■Appleのプラットフォーム戦略は順調
OS X Lionを発表した前回のイベントから半年後、スティーブ・ジョブズはこの講演でもホスト役を務めた。やせ細った体が痛々しい。そんなジョブズを応援するかのように、観衆は冒頭からスタンディングオベーションで彼を迎えた。こうしてジョブズが壇上に立つ姿を、あと何回見られるだろう……。人々のそんな思いが伝わってくるようだった。
この日はちょうど、初代iPadが発売されてから1年後に当たる。恒例の業績報告もiPadに関するものから始まった。ジョブズは、初代iPadとともに発表された電子書籍配信プラットフォーム「iBookstore」から100万冊以上がダウンロードされたこと、米国の大手出版社が続々とiBookstoreに参入していると述べた。
また、「iTunes Store」「App Store」「iBookstore」というAppleの3つのコンテンツ配信プラットフォームが出揃い、順調に成果を上げていることを報告。
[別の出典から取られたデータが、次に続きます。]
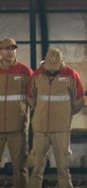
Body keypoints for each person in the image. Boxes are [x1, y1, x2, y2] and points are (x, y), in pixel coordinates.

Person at [28, 48, 84, 188]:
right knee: (36, 167)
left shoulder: (71, 75)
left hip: (61, 129)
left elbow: (79, 99)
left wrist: (66, 114)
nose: (51, 70)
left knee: (63, 168)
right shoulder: (36, 75)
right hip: (40, 128)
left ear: (61, 63)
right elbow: (30, 97)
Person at [0, 38, 32, 188]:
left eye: (13, 48)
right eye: (6, 48)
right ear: (0, 51)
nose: (10, 51)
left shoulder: (25, 72)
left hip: (17, 128)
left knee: (20, 167)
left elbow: (33, 97)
ストア利用のためのクレジットカード登録数が2億件を突破し、アプリ開発者に支払った総額が20億ドルに達したと述べた。
■2010年は「iPadの年」だった。2011年は?
「今日は第3の革命的製品(ブロックバスター)について話そうと思う」とジョブズは言った。「我々はこれまで、『ポストPC』時代を担う革命的製品を出してきた。2001年のiPod、2007年のiPhone、そして2010年のiPadがそうだ」と。つまり「第3の革命的製品」であるiPadについて話すという意味だ。
続けてジョブズは、「2010年はiPadの年だった」と発言。発売から9カ月で1500万台を出荷し、過去に発売されたどのタブレットPCよりも売れたと豪語した。2010年度のiPadの売り上げは95億ドルで、タブレット市場の90%のシェアを握ったという。
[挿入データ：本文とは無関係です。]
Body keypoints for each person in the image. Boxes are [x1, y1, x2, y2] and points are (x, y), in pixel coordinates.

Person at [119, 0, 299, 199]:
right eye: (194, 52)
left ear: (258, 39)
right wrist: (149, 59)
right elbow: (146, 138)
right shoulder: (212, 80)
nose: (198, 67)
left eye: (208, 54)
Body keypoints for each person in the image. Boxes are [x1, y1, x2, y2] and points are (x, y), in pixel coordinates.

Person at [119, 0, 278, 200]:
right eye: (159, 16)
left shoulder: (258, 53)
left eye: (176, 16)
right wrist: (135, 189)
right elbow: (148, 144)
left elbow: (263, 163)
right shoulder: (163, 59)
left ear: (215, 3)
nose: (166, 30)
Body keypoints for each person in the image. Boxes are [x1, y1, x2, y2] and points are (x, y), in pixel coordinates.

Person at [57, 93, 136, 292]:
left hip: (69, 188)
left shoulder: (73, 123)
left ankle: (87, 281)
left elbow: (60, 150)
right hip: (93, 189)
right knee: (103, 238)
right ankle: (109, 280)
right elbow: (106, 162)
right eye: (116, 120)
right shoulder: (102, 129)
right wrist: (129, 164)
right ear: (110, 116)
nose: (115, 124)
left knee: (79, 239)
「では2011年は何の年になるだろうか?」とジョブズは問いかけた。他のIT機器メーカーのロゴを表示して、「(これらの企業による)パクリの年だろうか?」とブラックユーモアで観衆を笑わせると、「もちろん違う。iPad 2の年だ」と宣言。この種の講演にしては珍しく、その日のメインディッシュを前半に持ってきた。「すべてが新設計だ」とジョブズが告げると、会場は喝采に包まれた。
■第2世代で早くも大きくモデルチェンジ
iPad 2はデュアルコアのApple A5プロセッサーを内蔵し、ジャイロスコープを搭載、前面と背面にカメラを備えるなど、初代モデルから大きくスペックアップした。ボディーを薄型化、軽量化しつつも、バッテリー駆動時間は従来と同じ10時間をキープ。また、ホワイトモデルが追加された。
Appleがこれほど短期間で、外観を含めてハードウェアをアップデートするのは珍しい。当時のAppleが、iPadをいかに重要なプロダクトに位置づけていたかがうかがえる。
■「お風呂のフタ」ことSmart Cover登場
この日は、HDMI出力用のアダプターと「Smart Cover」も発表された。ちなみにSmart Coverは、その形状から日本では「風呂フタ」と揶揄され、本来とは別の意味で有名になった。
■iOSやアプリもアップデート
このタイミングでiOSもバージョン4.3にアップデートすることが発表された。このほか、iPadの画面に最適化されたiMovieやGarageBandの新バージョンもリリース。これらの新しいソフトウェアのデモは、スコット・フォーストール、ランディ・ユービロス、ザンダー・ソーンといった、iOSのプレゼンではおなじみメンバーによって行われた。
■One more thingはナシ
終盤はいつも通りiPad 2の宣伝ムービーが流され、ジョナサン・アイブやフィル・シラーといった幹部陣が出演。期待の「One more thing」はなく、「技術と芸術の交差点」というAppleの企業としての立ち位置を再確認しての終幕となった。